Reversal and Second Trial for "Son"
Yet the Coe story was still far from over. In 1984, the Washington State Supreme Court overturned all four of Kevin Coe’s convictions, on the grounds that a number of witnesses and victims had undergone hypnosis to "assist" them in recovering memories. A new trial was ordered, this time in Seattle. The victims were brought back to the stand to relive their horror again. On February 12, 1985, Kevin Coe was re-convicted on three of the rape counts and sentenced to life plus 55 years.
However, the hypnosis issue still tainted the case, and on January 29, 1988, the Washington State Supreme Court reversed two of the convictions again. The third conviction was upheld; it carried a 25-year sentence. Theoretically, Coe could have been released in four years. But it didn't turn out that way, at least in part because Coe refused to attend any of his parole hearings.
Coe's Indefinite Incarceration
By 2006, Coe had served his full 25-year term. He had spent nearly his entire sentence researching the case in what he called an attempt to find the real rapist. "That's all I do," he told a reporter during a prison interview in 2006. "I'm probably the world's leading expert on this case" (Clouse). Coe's release was blocked when the state attorney general filed a petition to have him civilly committed under the state's Sexually Violent Predator Act.
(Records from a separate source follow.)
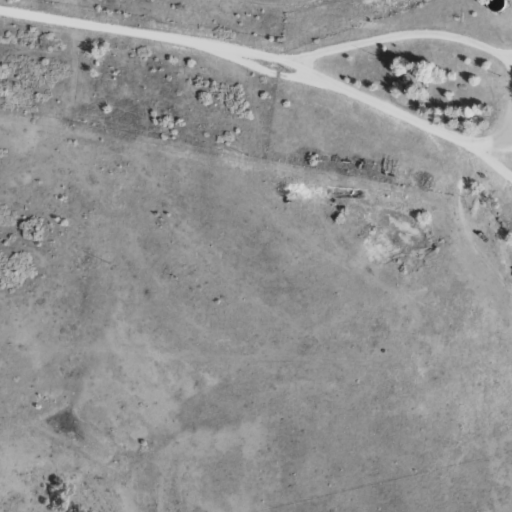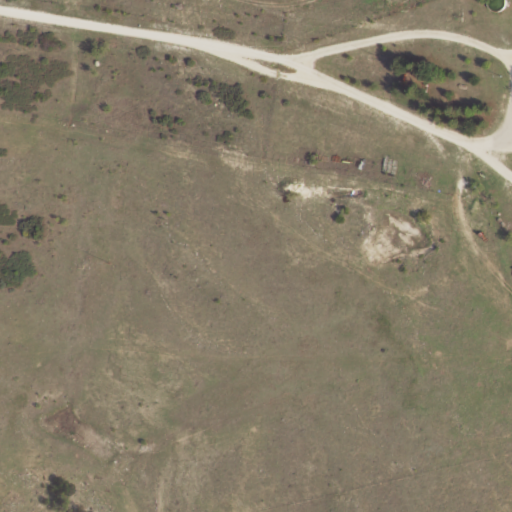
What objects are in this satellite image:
road: (266, 71)
road: (399, 113)
road: (508, 173)
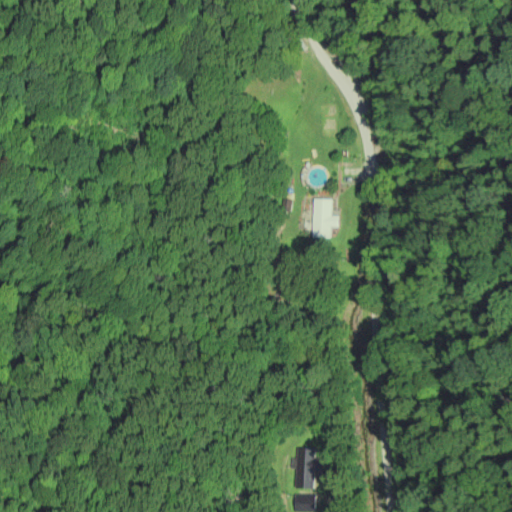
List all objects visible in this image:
building: (324, 217)
road: (288, 255)
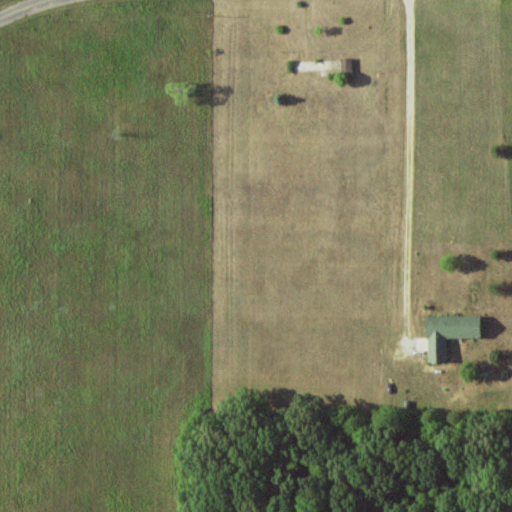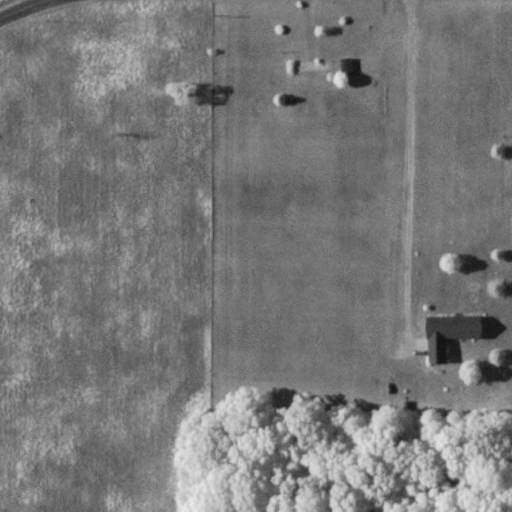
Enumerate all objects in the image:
road: (26, 7)
road: (412, 172)
building: (450, 332)
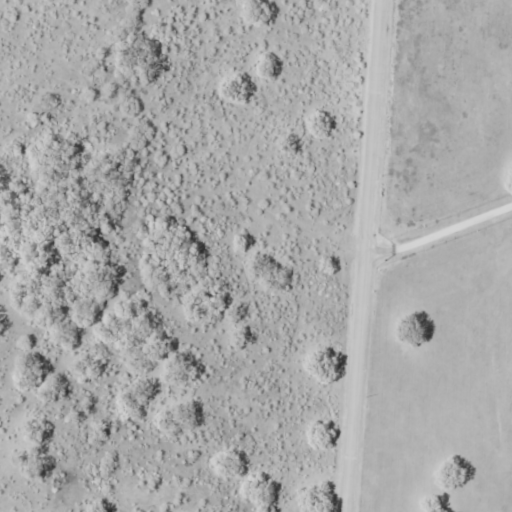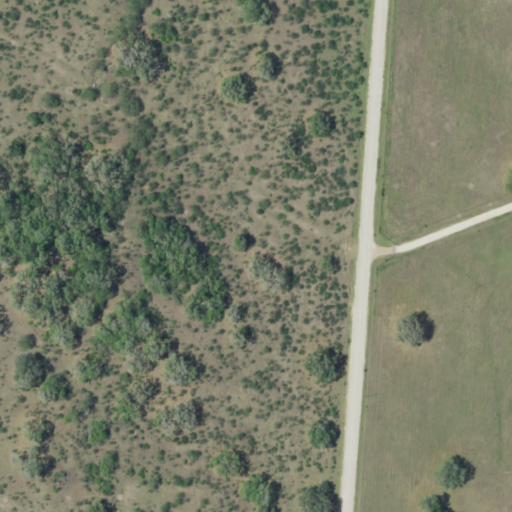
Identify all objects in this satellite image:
road: (441, 230)
road: (371, 256)
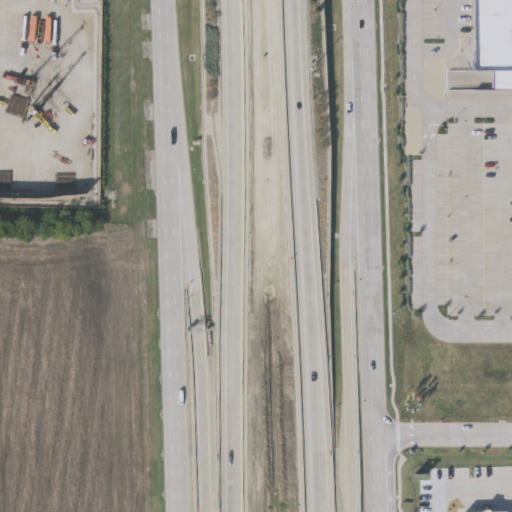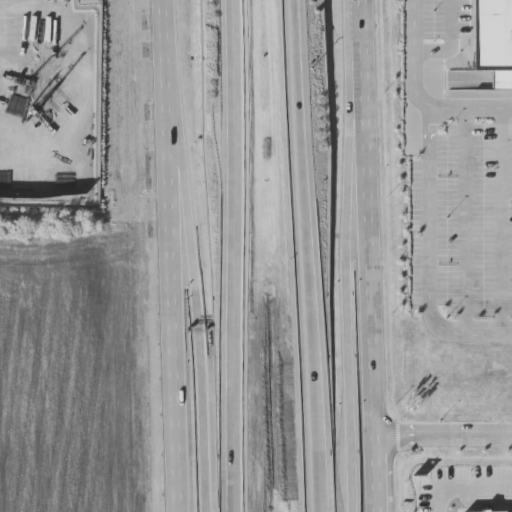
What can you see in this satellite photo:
building: (494, 37)
building: (495, 39)
road: (450, 40)
road: (473, 110)
road: (433, 197)
road: (466, 221)
road: (501, 221)
road: (171, 255)
road: (233, 255)
road: (303, 255)
road: (368, 255)
road: (349, 292)
road: (195, 311)
road: (444, 438)
road: (465, 489)
road: (483, 505)
building: (491, 510)
building: (496, 511)
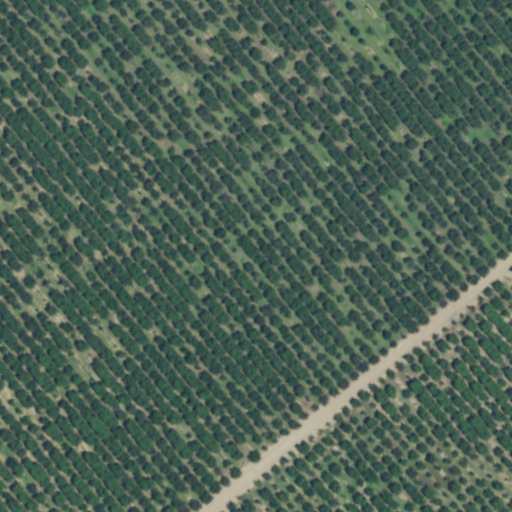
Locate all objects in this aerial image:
road: (355, 385)
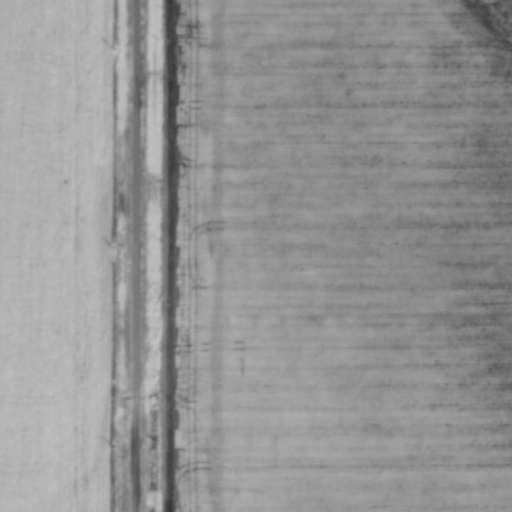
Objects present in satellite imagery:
road: (133, 256)
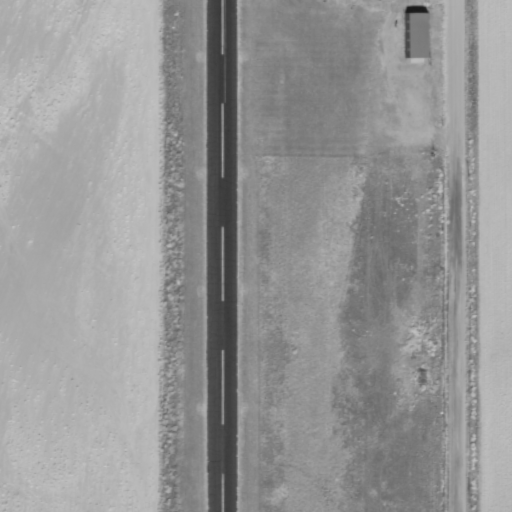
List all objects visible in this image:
building: (411, 35)
road: (454, 255)
airport runway: (228, 256)
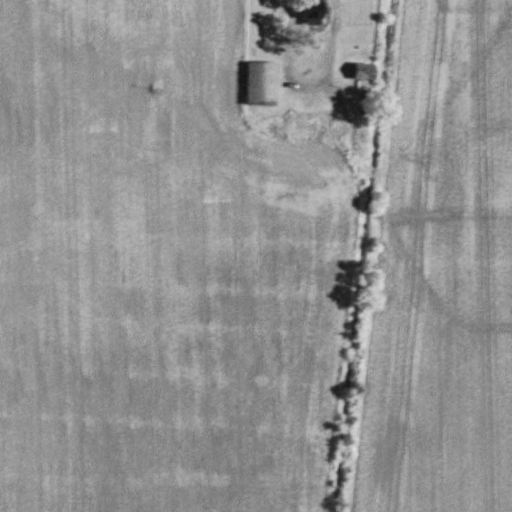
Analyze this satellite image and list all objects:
building: (312, 13)
building: (364, 72)
building: (261, 85)
building: (365, 132)
building: (312, 134)
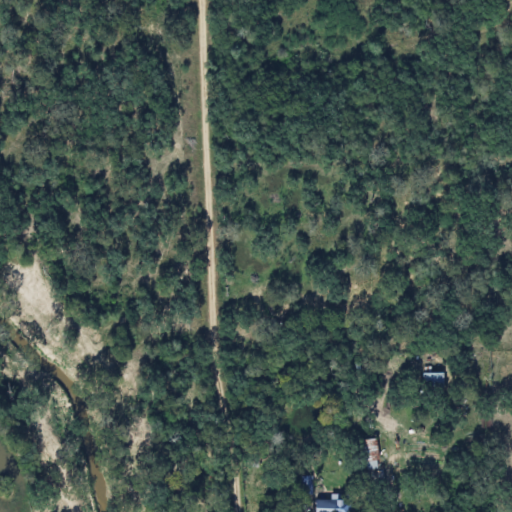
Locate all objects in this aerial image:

The civil trial was delayed until 2008. During the month-long trial, new evidence emerged, including DNA evidence linking him to one of the rapes. A jury declared Coe to be a sexually violent predator, a designation that gives the government the power to hold him indefinitely at the Special Commitment Center on McNeil Island. As of July 2010, Coe remained at McNeil Island, where he continued to churn out letters and legal challenges from his cell.
Olsen's best-selling book chronicled the case in 1984 and spawned a made-for-TV movie in 1991, "The Sins of the Mother," starring Elizabeth Montgomery as Ruth Coe and Dale Midkiff as Kevin Coe.
And Spokane's wave of brutal rapes? From virtually the moment that Coe was arrested, it subsided, never to return.